#### PROBLEM TO SOLVE:
Can you repeat the entries word for word, from their first line through the line that contains "13103001c ಕಥಂ ಚಾನಿಂದ್ರತಾಂ"? Leave the pictures out of your answer.

_ _ _ _ _ _ _

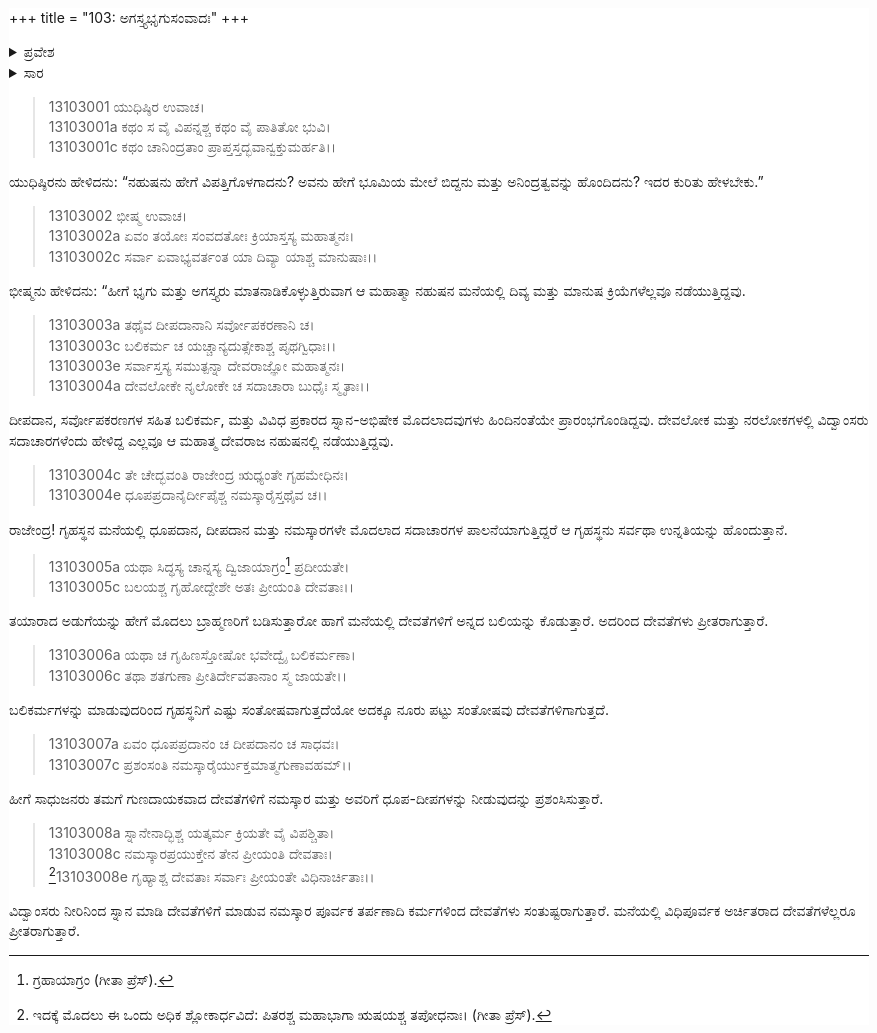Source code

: +++
title = "103: ಅಗಸ್ತ್ಯಭೃಗುಸಂವಾದಃ"
+++

<details><summary>ಪ್ರವೇಶ</summary></details>

<details><summary>ಸಾರ</summary></details>



> 13103001 ಯುಧಿಷ್ಠಿರ ಉವಾಚ।  
13103001a ಕಥಂ ಸ ವೈ ವಿಪನ್ನಶ್ಚ ಕಥಂ ವೈ ಪಾತಿತೋ ಭುವಿ।  
13103001c ಕಥಂ ಚಾನಿಂದ್ರತಾಂ ಪ್ರಾಪ್ತಸ್ತದ್ಭವಾನ್ವಕ್ತುಮರ್ಹತಿ।।

ಯುಧಿಷ್ಠಿರನು ಹೇಳಿದನು: “ನಹುಷನು ಹೇಗೆ ವಿಪತ್ತಿಗೊಳಗಾದನು? ಅವನು ಹೇಗೆ ಭೂಮಿಯ ಮೇಲೆ ಬಿದ್ದನು ಮತ್ತು ಅನಿಂದ್ರತ್ವವನ್ನು ಹೊಂದಿದನು? ಇದರ ಕುರಿತು ಹೇಳಬೇಕು.”

> 13103002 ಭೀಷ್ಮ ಉವಾಚ।  
13103002a ಏವಂ ತಯೋಃ ಸಂವದತೋಃ ಕ್ರಿಯಾಸ್ತಸ್ಯ ಮಹಾತ್ಮನಃ।  
13103002c ಸರ್ವಾ ಏವಾಭ್ಯವರ್ತಂತ ಯಾ ದಿವ್ಯಾ ಯಾಶ್ಚ ಮಾನುಷಾಃ।।

ಭೀಷ್ಮನು ಹೇಳಿದನು: “ಹೀಗೆ ಭೃಗು ಮತ್ತು ಅಗಸ್ತ್ಯರು ಮಾತನಾಡಿಕೊಳ್ಳುತ್ತಿರುವಾಗ ಆ ಮಹಾತ್ಮಾ ನಹುಷನ ಮನೆಯಲ್ಲಿ ದಿವ್ಯ ಮತ್ತು ಮಾನುಷ ಕ್ರಿಯೆಗಳೆಲ್ಲವೂ ನಡೆಯುತ್ತಿದ್ದವು.

> 13103003a ತಥೈವ ದೀಪದಾನಾನಿ ಸರ್ವೋಪಕರಣಾನಿ ಚ।  
13103003c ಬಲಿಕರ್ಮ ಚ ಯಚ್ಚಾನ್ಯದುತ್ಸೇಕಾಶ್ಚ ಪೃಥಗ್ವಿಧಾಃ।।  
13103003e ಸರ್ವಾಸ್ತಸ್ಯ ಸಮುತ್ಪನ್ನಾ ದೇವರಾಜ್ಞೋ ಮಹಾತ್ಮನಃ।  
13103004a ದೇವಲೋಕೇ ನೃಲೋಕೇ ಚ ಸದಾಚಾರಾ ಬುಧೈಃ ಸ್ಮೃತಾಃ।।

ದೀಪದಾನ, ಸರ್ವೋಪಕರಣಗಳ ಸಹಿತ ಬಲಿಕರ್ಮ, ಮತ್ತು ವಿವಿಧ ಪ್ರಕಾರದ ಸ್ನಾನ-ಅಭಿಷೇಕ ಮೊದಲಾದವುಗಳು ಹಿಂದಿನಂತೆಯೇ ಪ್ರಾರಂಭಗೊಂಡಿದ್ದವು. ದೇವಲೋಕ ಮತ್ತು ನರಲೋಕಗಳಲ್ಲಿ ವಿದ್ವಾಂಸರು ಸದಾಚಾರಗಳೆಂದು ಹೇಳಿದ್ದ ಎಲ್ಲವೂ ಆ ಮಹಾತ್ಮ ದೇವರಾಜ ನಹುಷನಲ್ಲಿ ನಡೆಯುತ್ತಿದ್ದವು.

> 13103004c ತೇ ಚೇದ್ಭವಂತಿ ರಾಜೇಂದ್ರ ಋಧ್ಯಂತೇ ಗೃಹಮೇಧಿನಃ।  
13103004e ಧೂಪಪ್ರದಾನೈರ್ದೀಪೈಶ್ಚ ನಮಸ್ಕಾರೈಸ್ತಥೈವ ಚ।।

ರಾಜೇಂದ್ರ! ಗೃಹಸ್ಥನ ಮನೆಯಲ್ಲಿ ಧೂಪದಾನ, ದೀಪದಾನ ಮತ್ತು ನಮಸ್ಕಾರಗಳೇ ಮೊದಲಾದ ಸದಾಚಾರಗಳ ಪಾಲನೆಯಾಗುತ್ತಿದ್ದರೆ ಆ ಗೃಹಸ್ಥನು ಸರ್ವಥಾ ಉನ್ನತಿಯನ್ನು ಹೊಂದುತ್ತಾನೆ.

> 13103005a ಯಥಾ ಸಿದ್ಧಸ್ಯ ಚಾನ್ನಸ್ಯ ದ್ವಿಜಾಯಾಗ್ರಂ[^1] ಪ್ರದೀಯತೇ।  
13103005c ಬಲಯಶ್ಚ ಗೃಹೋದ್ದೇಶೇ ಅತಃ ಪ್ರೀಯಂತಿ ದೇವತಾಃ।।

ತಯಾರಾದ ಅಡುಗೆಯನ್ನು ಹೇಗೆ ಮೊದಲು ಬ್ರಾಹ್ಮಣರಿಗೆ ಬಡಿಸುತ್ತಾರೋ ಹಾಗೆ ಮನೆಯಲ್ಲಿ ದೇವತೆಗಳಿಗೆ ಅನ್ನದ ಬಲಿಯನ್ನು ಕೊಡುತ್ತಾರೆ. ಅದರಿಂದ ದೇವತೆಗಳು ಪ್ರೀತರಾಗುತ್ತಾರೆ.

> 13103006a ಯಥಾ ಚ ಗೃಹಿಣಸ್ತೋಷೋ ಭವೇದ್ವೈ ಬಲಿಕರ್ಮಣಾ।  
13103006c ತಥಾ ಶತಗುಣಾ ಪ್ರೀತಿರ್ದೇವತಾನಾಂ ಸ್ಮ ಜಾಯತೇ।।

ಬಲಿಕರ್ಮಗಳನ್ನು ಮಾಡುವುದರಿಂದ ಗೃಹಸ್ಥನಿಗೆ ಎಷ್ಟು ಸಂತೋಷವಾಗುತ್ತದೆಯೋ ಅದಕ್ಕೂ ನೂರು ಪಟ್ಟು ಸಂತೋಷವು ದೇವತೆಗಳಿಗಾಗುತ್ತದೆ.

> 13103007a ಏವಂ ಧೂಪಪ್ರದಾನಂ ಚ ದೀಪದಾನಂ ಚ ಸಾಧವಃ।  
13103007c ಪ್ರಶಂಸಂತಿ ನಮಸ್ಕಾರೈರ್ಯುಕ್ತಮಾತ್ಮಗುಣಾವಹಮ್।।

ಹೀಗೆ ಸಾಧುಜನರು ತಮಗೆ ಗುಣದಾಯಕವಾದ ದೇವತೆಗಳಿಗೆ ನಮಸ್ಕಾರ ಮತ್ತು ಅವರಿಗೆ ಧೂಪ-ದೀಪಗಳನ್ನು ನೀಡುವುದನ್ನು ಪ್ರಶಂಸಿಸುತ್ತಾರೆ.

> 13103008a ಸ್ನಾನೇನಾದ್ಭಿಶ್ಚ ಯತ್ಕರ್ಮ ಕ್ರಿಯತೇ ವೈ ವಿಪಶ್ಚಿತಾ।  
13103008c ನಮಸ್ಕಾರಪ್ರಯುಕ್ತೇನ ತೇನ ಪ್ರೀಯಂತಿ ದೇವತಾಃ।  
[^2]13103008e ಗೃಹ್ಯಾಶ್ಚ ದೇವತಾಃ ಸರ್ವಾಃ ಪ್ರೀಯಂತೇ ವಿಧಿನಾರ್ಚಿತಾಃ।।  
> 
ವಿದ್ವಾಂಸರು ನೀರಿನಿಂದ ಸ್ನಾನ ಮಾಡಿ ದೇವತೆಗಳಿಗೆ ಮಾಡುವ ನಮಸ್ಕಾರ ಪೂರ್ವಕ ತರ್ಪಣಾದಿ ಕರ್ಮಗಳಿಂದ ದೇವತೆಗಳು ಸಂತುಷ್ಟರಾಗುತ್ತಾರೆ. ಮನೆಯಲ್ಲಿ ವಿಧಿಪೂರ್ವಕ ಅರ್ಚಿತರಾದ ದೇವತೆಗಳೆಲ್ಲರೂ ಪ್ರೀತರಾಗುತ್ತಾರೆ.


[^1]: ಗ್ರಹಾಯಾಗ್ರಂ (ಗೀತಾ ಪ್ರೆಸ್).
[^2]: ಇದಕ್ಕೆ ಮೊದಲು ಈ ಒಂದು ಅಧಿಕ ಶ್ಲೋಕಾರ್ಧವಿದೆ: ಪಿತರಶ್ಚ ಮಹಾಭಾಗಾ ಋಷಯಶ್ಚ ತಪೋಧನಾಃ।   (ಗೀತಾ ಪ್ರೆಸ್).
[^3]: ಬಲದರ್ಪತಃ (ಗೀತಾ ಪ್ರೆಸ್).
[^4]: ಕುಲೋದ್ವಹಃ (ಗೀತಾ ಪ್ರೆಸ್).
[^5]: ಬಲವಾಂಶ್ಚಾಪಿ (ಗೀತಾ ಪ್ರೆಸ್).
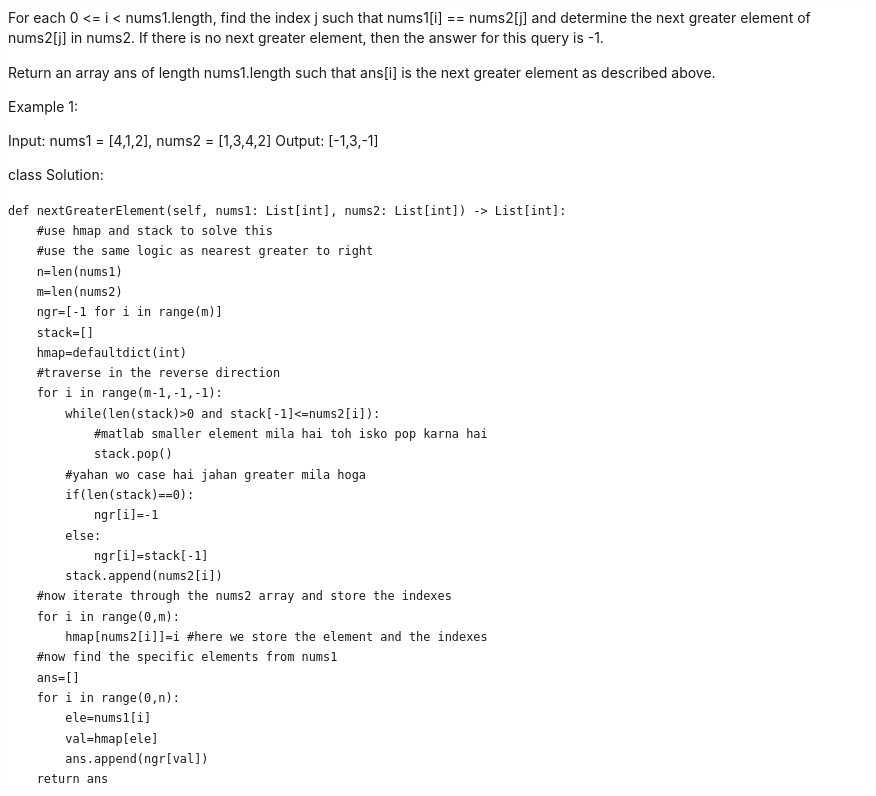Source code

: For each 0 <= i < nums1.length, find the index j such that nums1[i] == nums2[j] and determine the next greater element of nums2[j] in nums2. If there is no next greater element, then the answer for this query is -1.

Return an array ans of length nums1.length such that ans[i] is the next greater element as described above.

 

Example 1:

Input: nums1 = [4,1,2], nums2 = [1,3,4,2]
Output: [-1,3,-1]



class Solution:

    def nextGreaterElement(self, nums1: List[int], nums2: List[int]) -> List[int]:
        #use hmap and stack to solve this 
        #use the same logic as nearest greater to right 
        n=len(nums1)
        m=len(nums2)
        ngr=[-1 for i in range(m)]
        stack=[]
        hmap=defaultdict(int)
        #traverse in the reverse direction
        for i in range(m-1,-1,-1):
            while(len(stack)>0 and stack[-1]<=nums2[i]):
                #matlab smaller element mila hai toh isko pop karna hai
                stack.pop()
            #yahan wo case hai jahan greater mila hoga
            if(len(stack)==0):
                ngr[i]=-1
            else:
                ngr[i]=stack[-1]
            stack.append(nums2[i])
        #now iterate through the nums2 array and store the indexes
        for i in range(0,m):
            hmap[nums2[i]]=i #here we store the element and the indexes
        #now find the specific elements from nums1
        ans=[]
        for i in range(0,n):
            ele=nums1[i]
            val=hmap[ele]
            ans.append(ngr[val])
        return ans

        



        
            
        
        
    
        
        
            
       
        
        
        


        
        



        



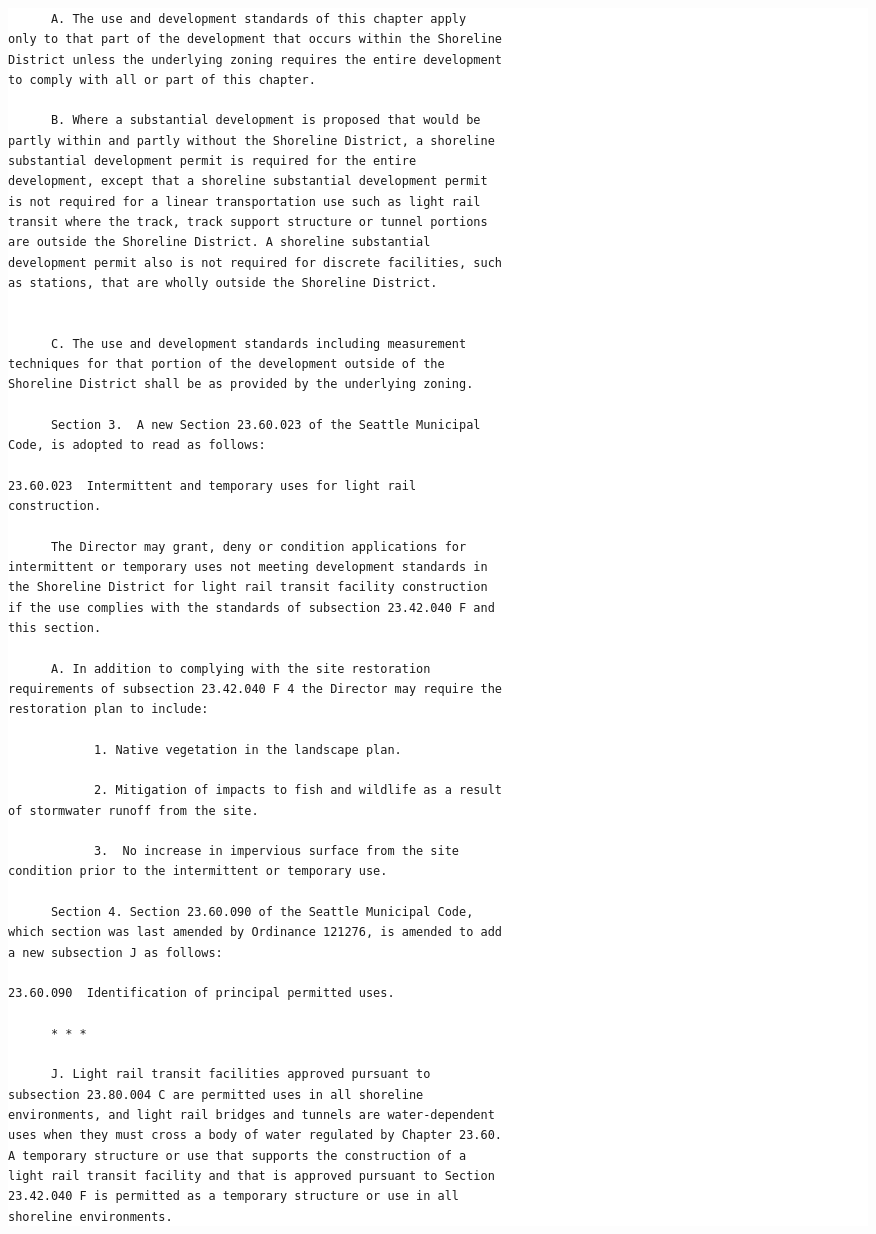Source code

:           A. The use and development standards of this chapter apply  
    only to that part of the development that occurs within the Shoreline  
    District unless the underlying zoning requires the entire development  
    to comply with all or part of this chapter.  
  
          B. Where a substantial development is proposed that would be  
    partly within and partly without the Shoreline District, a shoreline  
    substantial development permit is required for the entire  
    development, except that a shoreline substantial development permit  
    is not required for a linear transportation use such as light rail  
    transit where the track, track support structure or tunnel portions  
    are outside the Shoreline District. A shoreline substantial  
    development permit also is not required for discrete facilities, such  
    as stations, that are wholly outside the Shoreline District.  
  
  
          C. The use and development standards including measurement  
    techniques for that portion of the development outside of the  
    Shoreline District shall be as provided by the underlying zoning.  
  
          Section 3.  A new Section 23.60.023 of the Seattle Municipal  
    Code, is adopted to read as follows:  
  
    23.60.023  Intermittent and temporary uses for light rail  
    construction.  
  
          The Director may grant, deny or condition applications for  
    intermittent or temporary uses not meeting development standards in  
    the Shoreline District for light rail transit facility construction  
    if the use complies with the standards of subsection 23.42.040 F and  
    this section.  
  
          A. In addition to complying with the site restoration  
    requirements of subsection 23.42.040 F 4 the Director may require the  
    restoration plan to include:  
  
                1. Native vegetation in the landscape plan.  
  
                2. Mitigation of impacts to fish and wildlife as a result  
    of stormwater runoff from the site.  
  
                3.  No increase in impervious surface from the site  
    condition prior to the intermittent or temporary use.  
  
          Section 4. Section 23.60.090 of the Seattle Municipal Code,  
    which section was last amended by Ordinance 121276, is amended to add  
    a new subsection J as follows:  
  
    23.60.090  Identification of principal permitted uses.  
  
          * * *  
  
          J. Light rail transit facilities approved pursuant to  
    subsection 23.80.004 C are permitted uses in all shoreline  
    environments, and light rail bridges and tunnels are water-dependent  
    uses when they must cross a body of water regulated by Chapter 23.60.  
    A temporary structure or use that supports the construction of a  
    light rail transit facility and that is approved pursuant to Section  
    23.42.040 F is permitted as a temporary structure or use in all  
    shoreline environments.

_ _ _ _ _ _ _

#### SOLUTION TO THE EXERCISE:
Source code

: +++
title = "103: ಅಗಸ್ತ್ಯಭೃಗುಸಂವಾದಃ"
+++

<details><summary>ಪ್ರವೇಶ</summary></details>

<details><summary>ಸಾರ</summary></details>



> 13103001 ಯುಧಿಷ್ಠಿರ ಉವಾಚ।  
13103001a ಕಥಂ ಸ ವೈ ವಿಪನ್ನಶ್ಚ ಕಥಂ ವೈ ಪಾತಿತೋ ಭುವಿ।  
13103001c ಕಥಂ ಚಾನಿಂದ್ರತಾಂ ಪ್ರಾಪ್ತಸ್ತದ್ಭವಾನ್ವಕ್ತುಮರ್ಹತಿ।।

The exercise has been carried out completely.